Sample Representativeness A representative sample, S, is perfectly representative of a population, P, with respects to a characteristic, x, if the percentage of S that has x is exactly equal to the percentage of P that has x. Representativeness in this strict sense is seldom available. Rather, typically we settle for trying to make samples representative by choosing them in such a way that the variety in the sample will reflect variety in the population. The less confidence we have that the sample of a class or population accurately represents the entire class or population, the less confidence we should have in the inductive generalization based on that sample. Stratified Sample: A sample selected in such a way that significant characteristics within the population are proportionally represented within it. Random Sample: A sample in which every member of the population has an equal chance of being included. Biased Sample: A sample that demonstrably and obviously misrepresents the population.

Representativeness In a strong inductive generalization, the sample must represent the target class. A representative sample is a sample that possesses all relevant features of a target population and possesses them in proportion that are similar to those of the target population. The less confidence we have that the sample of a class or population accurately represents the entire class or population, the less confidence we should have in the inductive generalization based on that sample. A biased sample is a sample that is not representative If the population is heterogeneous, then the sample should be random or otherwise constituted so as to represent the target population. A random sample of a population is one in which every individual has an equal chance of being selected.

Issue of Sample Size Whether a sample is representative is typically more important to evaluating an inductive generalization than the size of the sample. When samples are representative, cogent generalizations can be based on small sample sizes.
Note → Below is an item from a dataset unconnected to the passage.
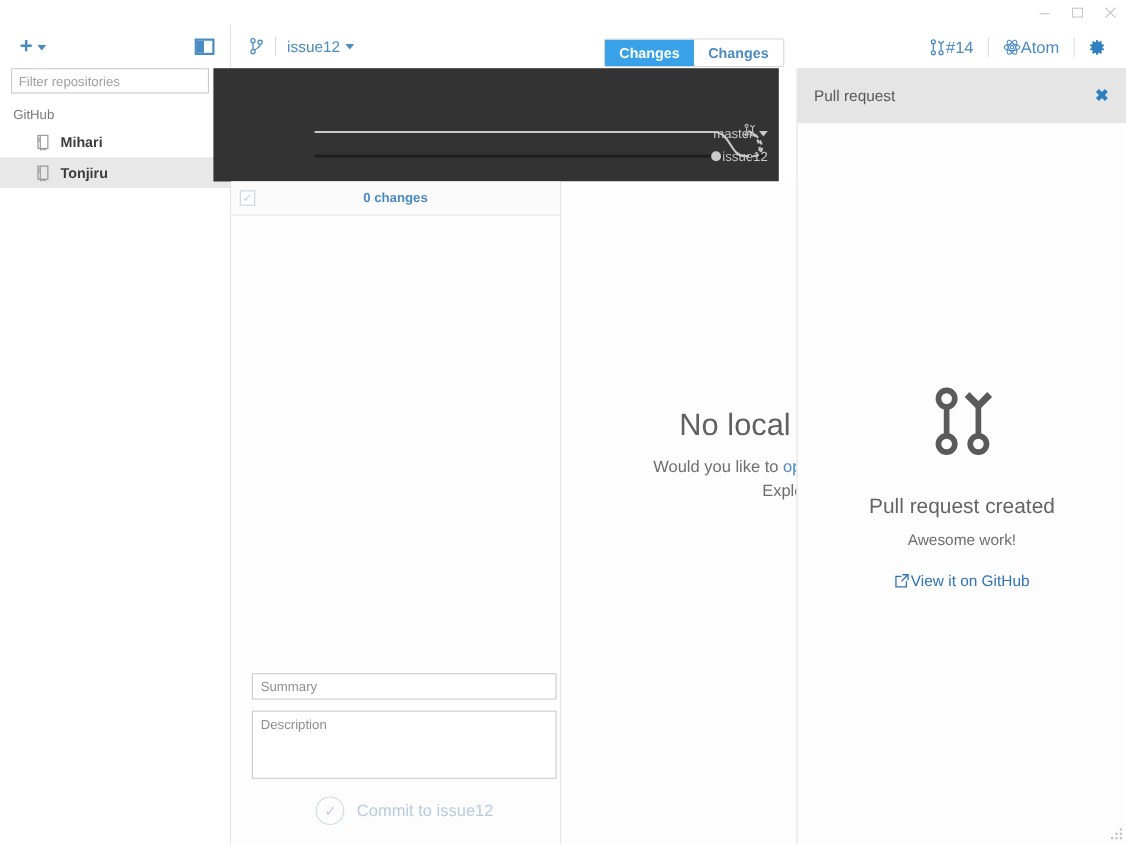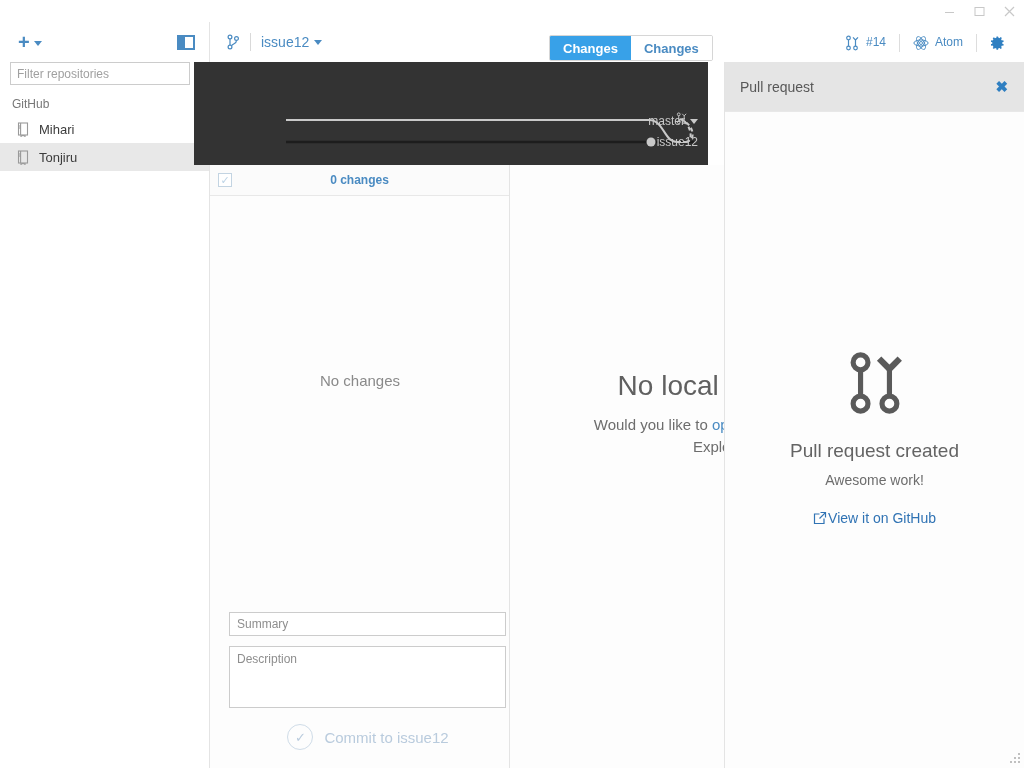"#14" .tr-item { font-size: 12px -> 15px; gap: 6px -> none }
Generally, the more heterogeneous the population, the larger the sample should be. The more uniform the population, the stronger the inductive generalization is. Except in populations known to be homogeneous, the smaller the sample in an inductive generalization, the more guarded should be the conclusion. When we generalize from the percentage of a random sample that has a certain feature to the percentage of the target class that has that feature, the larger the sample size, the higher the confidence level or the smaller the margin of error.
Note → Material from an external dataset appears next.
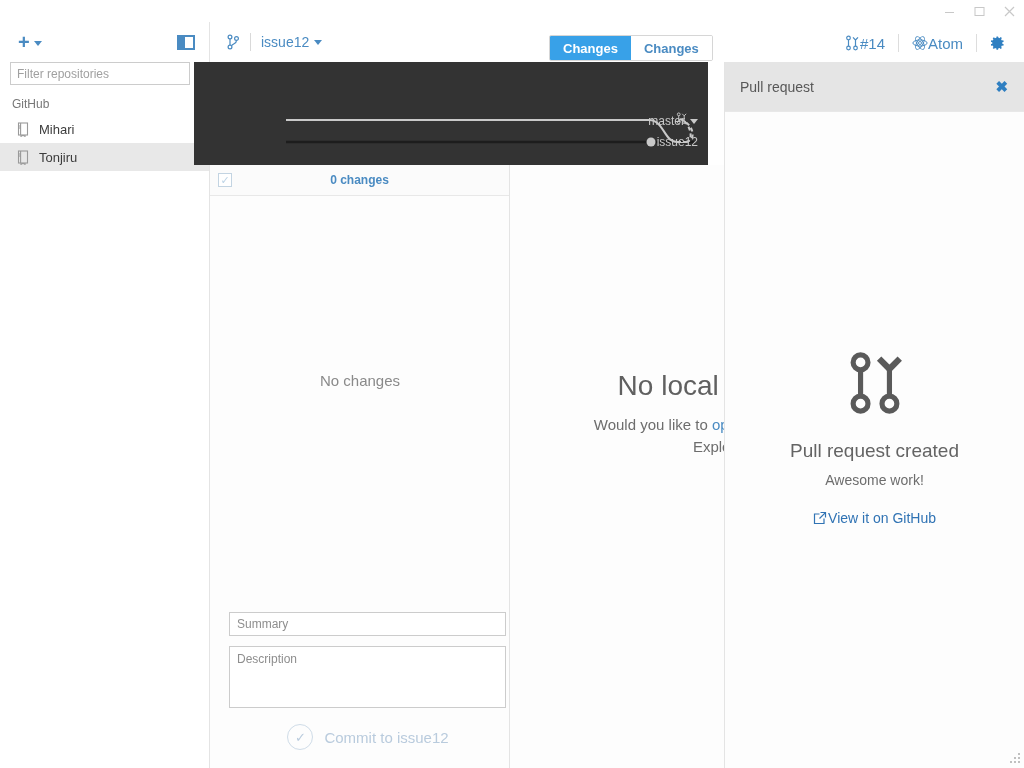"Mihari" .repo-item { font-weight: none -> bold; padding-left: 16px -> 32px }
Procedure for Evaluating the Strength of Inductive Generalizations The first steps ask you to identify the relevant parts of the argument: 1.First determine that indeed you have an argument and that it is an inductive generalization. 2.Be able to identify the conclusion, which usually contains the target population. If no explicit target population is mentioned, extrapolate to the most reasonable population. Note the degree of confidence with which the conclusion is stated. 3.Be able to identify the premises, which usually contain the sample on which the generalization is based. 4.Note any basic mathematical information (the size of the sample, percentages, margins of error, etc.).

Procedure for Evaluating the Strength of Inductive Generalizations The next steps ask you to evaluate the generalization: 1.How variable is the population with regard to the trait or property that the argument is about? 2.Consider any information about how the sample was selected. 3.Try to evaluate the representativeness of the sample, drawing on common sense, background knowledge, etc. 4.Sample Size: Is the sample large enough? 5.Does the sample reflect the diversity of the population? 6.Bias: Is any related factor present in the sample in a frequency different from what we would expect to find in the target population? 7.Note any problems with pseudoprecision or questionable operational definitions. In evaluating the G condition an inductive generalization, you must ask whether the premises provide sufficient grounds to support the conclusion. Usually, your answer will range somewhere between strong and weak support.

Example: Thirty percent of American women ages 19 to 39 diet at least once a month, according to a news syndicate poll released last November. These findings are based on telephone interviews with a random sample of women listed in the Los Angeles telephone directory.